For most children, the realization that Santa isn't real is their foray into critical thinking. They look at the myth, compare it to everyday life and come to the correct conclusion, that Santa is just a made-up character to make the holiday more exciting.
If parents embrace this realization and nourish their child's quest for knowledge, then the child could be free of superstitions and indoctrination. But in the commercial, the parents take the child to this theme park where there's a special Christmas exhibit and Santa is there. The mom tells the child to ask those questions of Santa himself, and the kid looks at the chubby fellow in awe. The kid, at 10 or so, is certainly old enough to not believe in St. Nick, so I'm not entirely sure why these parents would want to have a child still believe in this story as he heads for puberty. But then again, if the parents are Christians then the answer is clear.
I'm not against kids believing in Santa Claus, even if it is another method of control through lies. But when the boy figures it out, don't perpetuate the lie; let him know he is becoming an adult and that you're proud of him because he used his mind and figured it out by himself.
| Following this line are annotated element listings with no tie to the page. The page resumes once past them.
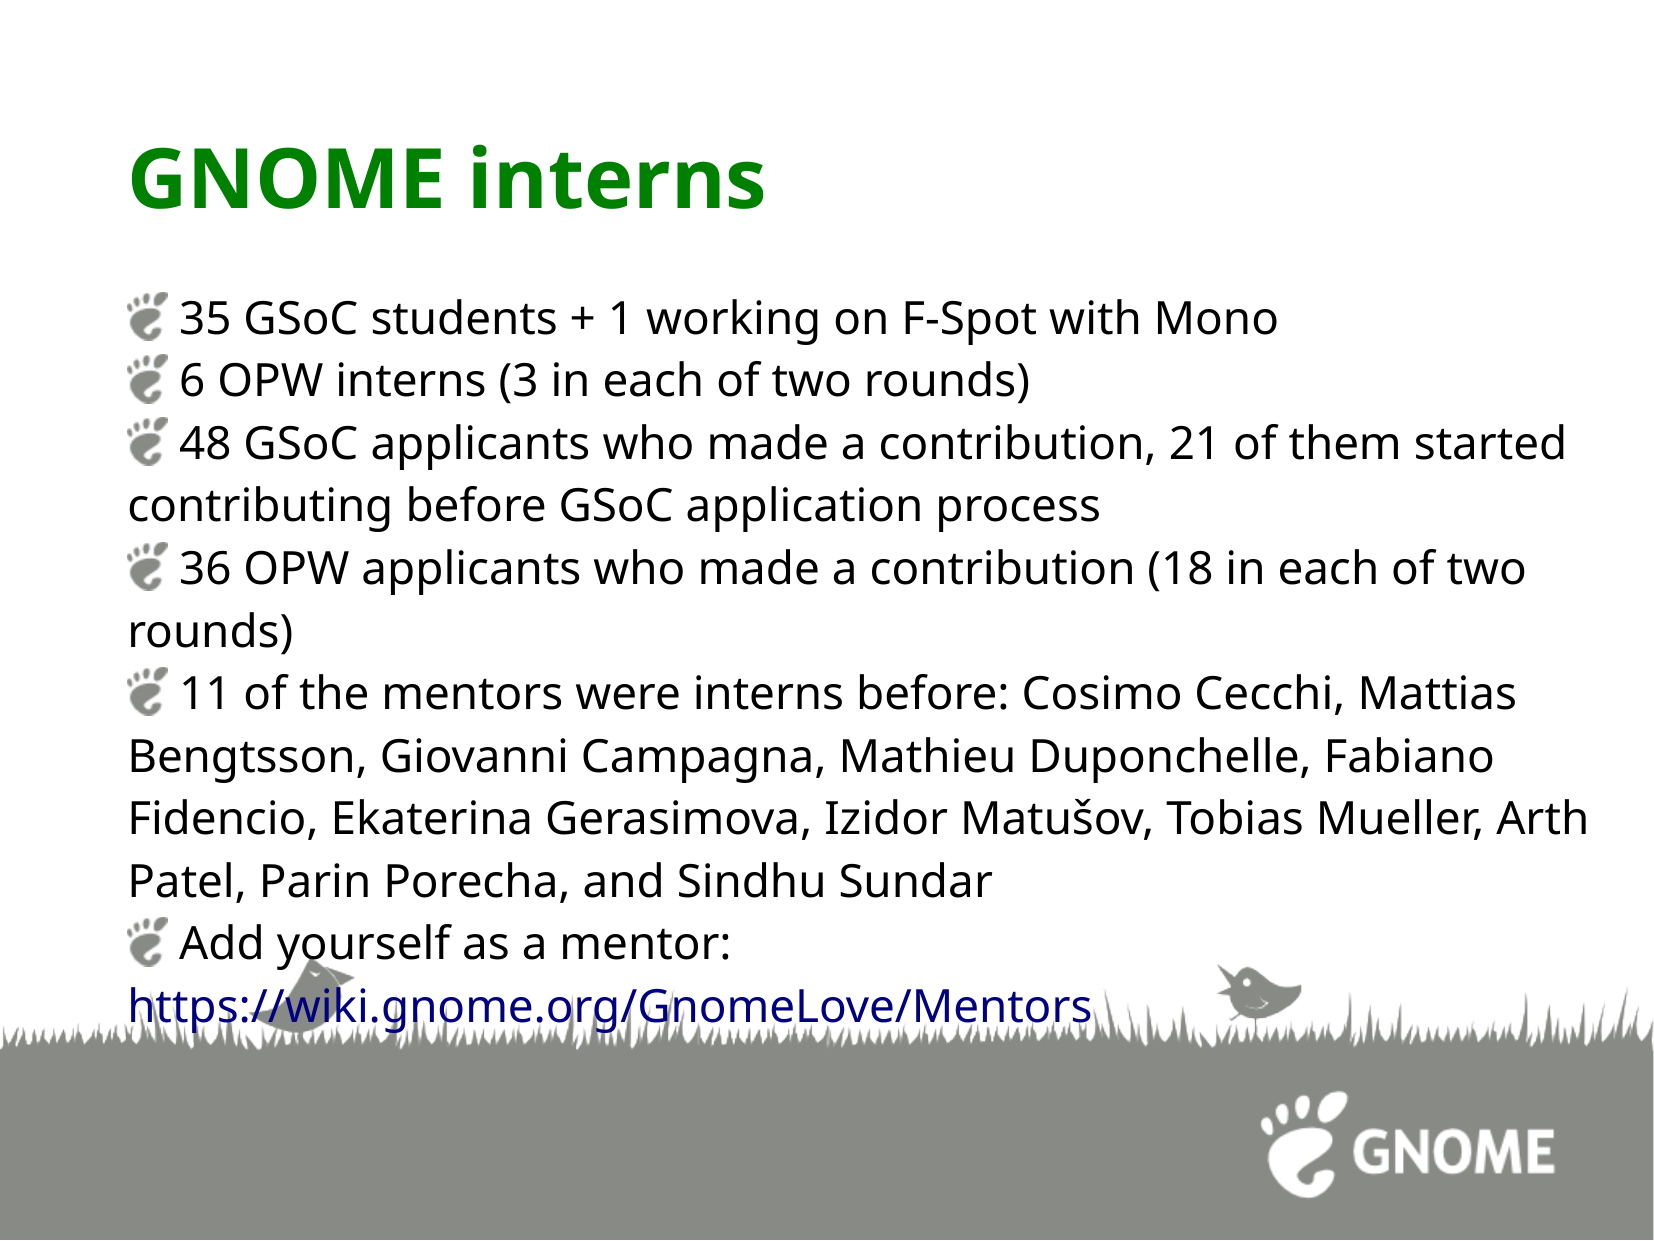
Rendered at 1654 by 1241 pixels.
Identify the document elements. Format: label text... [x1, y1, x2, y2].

picture [0, 0, 1654, 1241]
text_box GNOME interns [112, 112, 1654, 239]
text_box 35 GSoC students + 1 working on F-Spot with Mono 6 OPW interns (3 in each of two rounds) 48 GSoC applicants who made a contribution, 21 of them started contributing before GSoC application process 36 OPW applicants who made a contribution (18 in each of two rounds) 11 of the mentors were interns before: Cosimo Cecchi, Mattias Bengtsson, Giovanni Campagna, Mathieu Duponchelle, Fabiano Fidencio, Ekaterina Gerasimova, Izidor Matušov, Tobias Mueller, Arth Patel, Parin Porecha, and Sindhu Sundar Add yourself as a mentor: https://wiki.gnome.org/GnomeLove/Mentors [112, 277, 1654, 969]
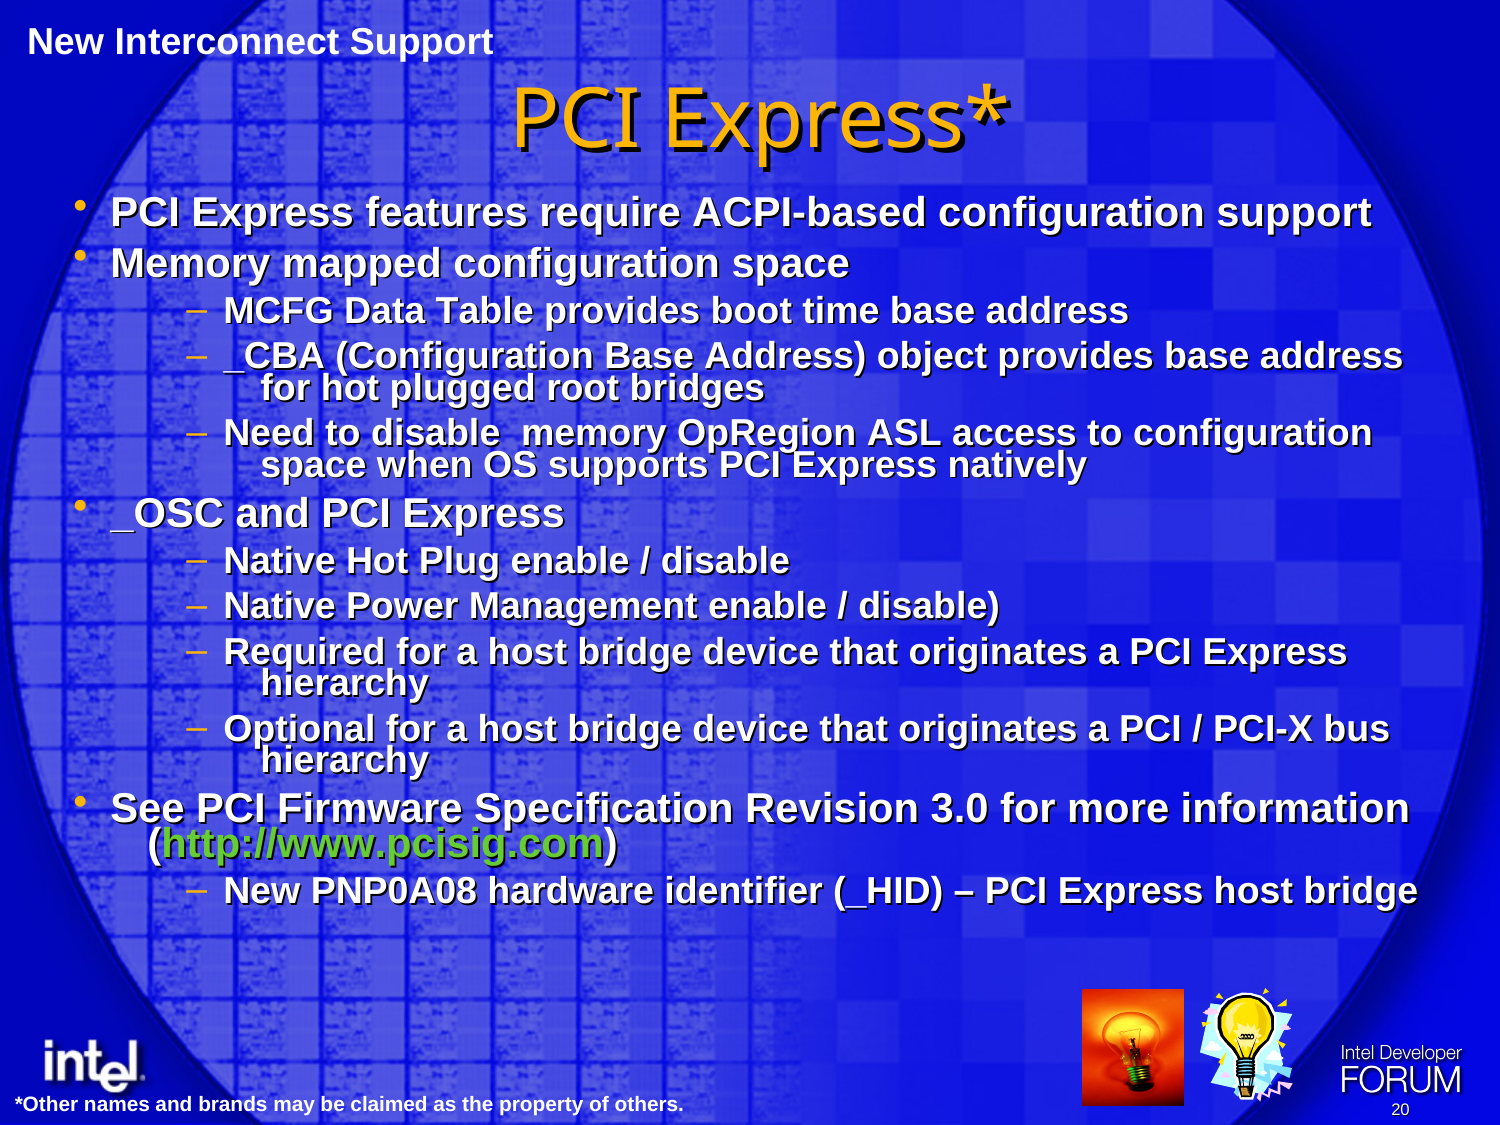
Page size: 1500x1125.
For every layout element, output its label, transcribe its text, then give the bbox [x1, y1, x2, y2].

But, Santa Claus these days is serving as a prep course for just another magical lie: god. His story is linked to Christmas, the "birthday" of Jesus, so it's a conveniently short step from believing in one magical character to another.
If the child doesn't believe in Santa, however, and he uses the same critical thinking when it comes to religion, then he might just become a free thinker for life and indoctrination will be a thing of the past.